Вера молчала. Что-то припоминалось — нотариус, духота, ручка, которая не писала, и пришлось просить другую.

— Это не я придумала, — добавила Лена. — Это мы втроём. И эта бумага никуда не делась. Она лежит у меня в папке, и у тебя такая же есть, поищи в документах отца. Свидетельство — это про то, на кого записано. А соглашение — про то, как мы между собой договорились жить. Одно другому не мешает. Просто риелтору про второе ты не сказала — он и не знал.

— Я не помню, чтоб я что подписывала такое, — сказала Вера, но уже неуверенно, и сама это услышала.

— Хочешь, покажу? Папка в доме.

Вера не ответила «хочу». Но и не сказала «не надо». Она сидела, держала остывающую кружку, и Лена видела, как внутри золовки оседает обида — не на Лену, а на саму ситуацию, в которой ей пообещали что-то целое и единоличное, а оказалось — опять делить, опять с кем-то, опять по-честному, которого она так не любила, потому что по-честному всегда означало, что ей достаётся не всё.

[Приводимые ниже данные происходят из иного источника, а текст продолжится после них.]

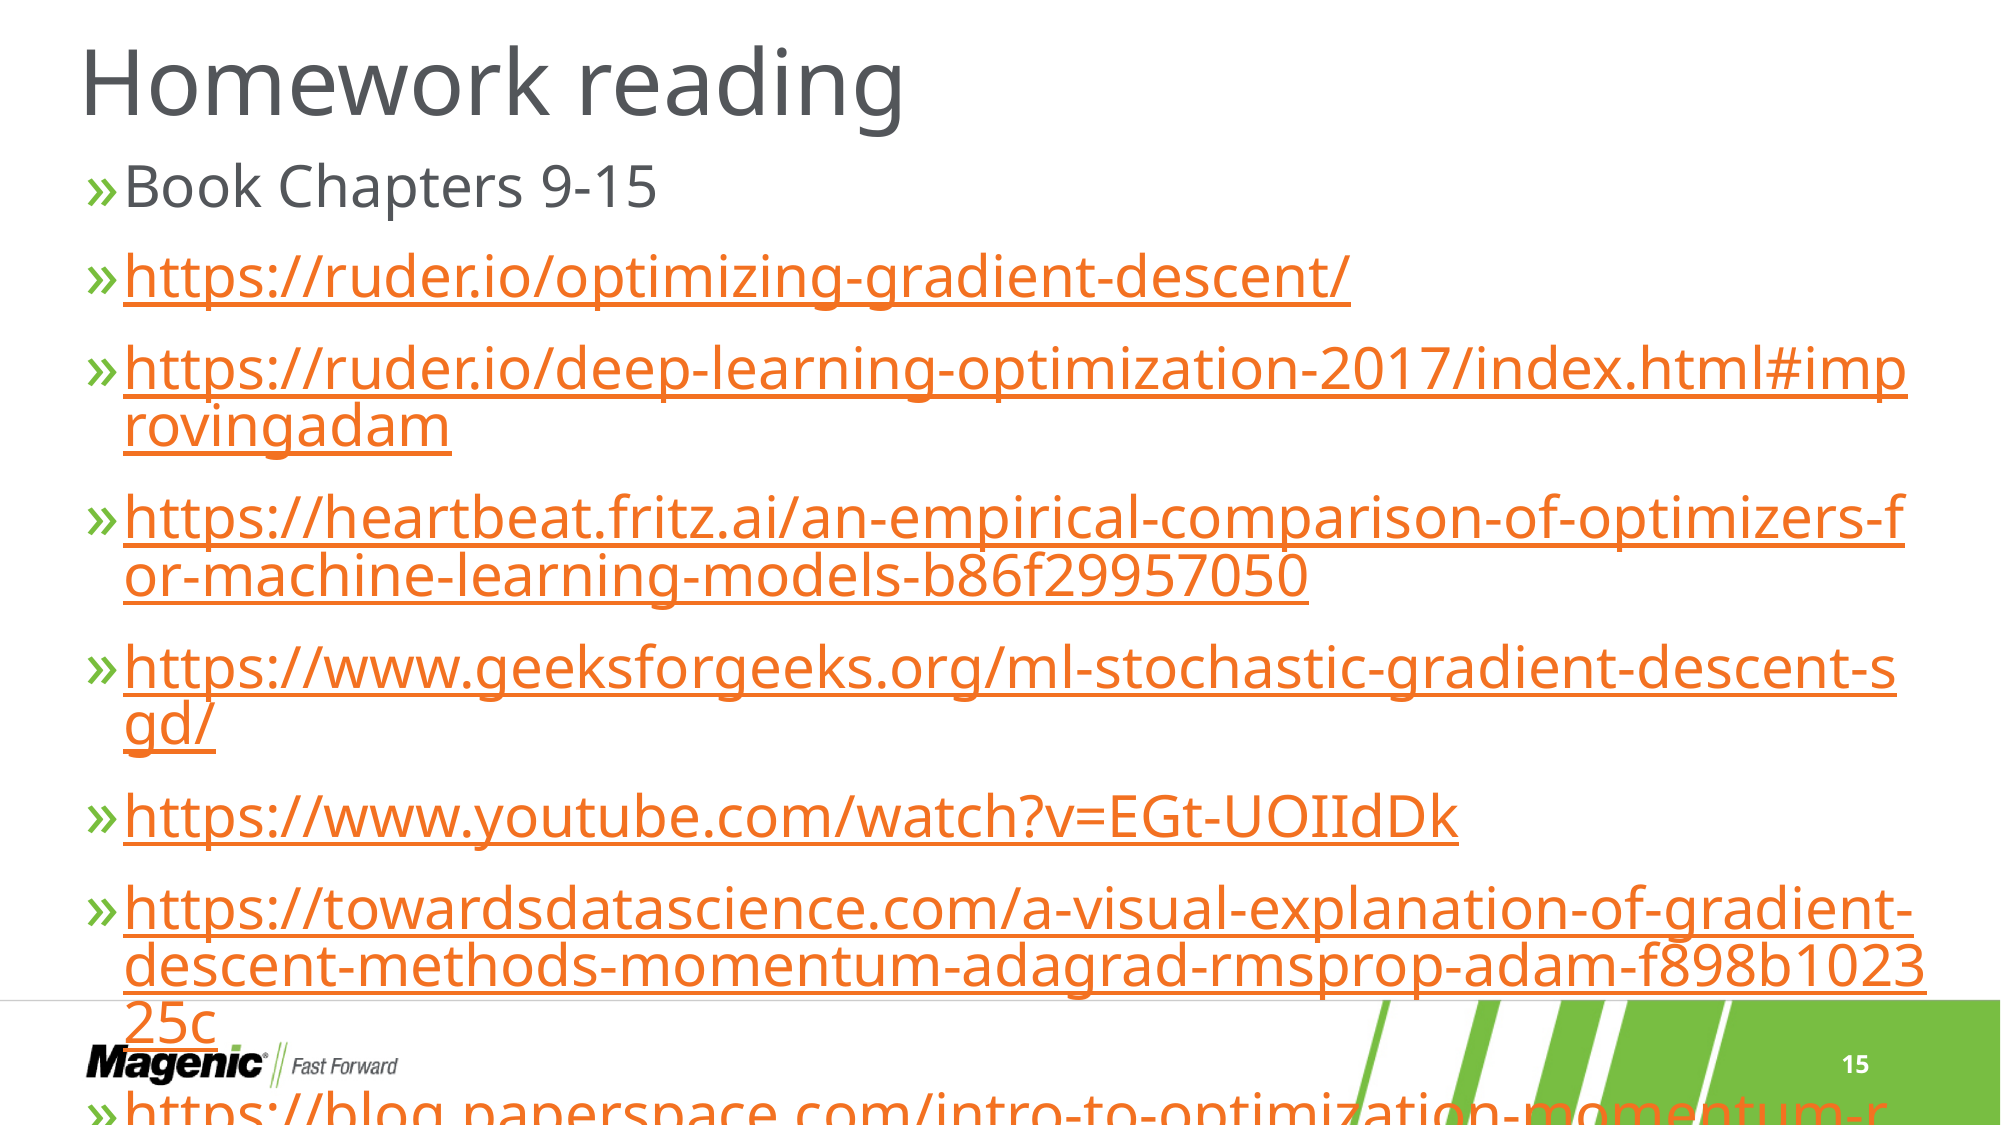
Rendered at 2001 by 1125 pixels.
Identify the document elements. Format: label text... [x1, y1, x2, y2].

picture [0, 0, 2001, 1125]
list Book Chapters 9-15 https://ruder.io/optimizing-gradient-descent/ https://ruder.io/deep-learning-optimization-2017/index.html#improvingadam https://heartbeat.fritz.ai/an-empirical-comparison-of-optimizers-for-machine-learning-models-b86f29957050 https://www.geeksforgeeks.org/ml-stochastic-gradient-descent-sgd/ https://www.youtube.com/watch?v=EGt-UOIIdDk https://towardsdatascience.com/a-visual-explanation-of-gradient-descent-methods-momentum-adagrad-rmsprop-adam-f898b102325c https://blog.paperspace.com/intro-to-optimization-momentum-rmsprop-adam/ [70, 149, 1946, 939]
title Homework reading [63, 41, 1938, 131]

— Дура я, — сказала вдруг Вера. Тихо, не Лене — себе. — Грабли вынесла. Соседи же видели.

— Видели — и видели. Соседи и не такое видели. — Лена пожала плечами. — Хочешь, я скажу, если кто спросит, что мы инструмент к покраске выносили? Калитку красить собрались.

Вера фыркнула. Это был ещё не смех, но уже не камень.

— Сама крась свою калитку.

— Это общая калитка, Вер. Папа ставил.

И тут Вера всё-таки усмехнулась — коротко, отвернувшись, чтобы Лена не очень-то и заметила. Заметила.

Они допили чай. Картошку в тот год так и не посадили на спорной грядке — посеяли вместо неё бархатцы, рассаду которых Вера, ни с того ни с сего, в следующие выходные привезла из города две упаковки. Поставила на стол в беседке, буркнула «куда-нибудь воткни» и ушла к своей теплице.

Лена воткнула их вдоль межи между грядками. Не там, где её, и не там, где Верина земля, — ровно по линии. К августу бархатцы разрослись и линию съели, и стало не разобрать, где чьё, и обе делали вид, что так и было задумано.

Межа держалась крепче любого забора. Потому что забор ставит один, а межу, если по-честному, рисуют вдвоём — и потом обе делают вид, что её там нет.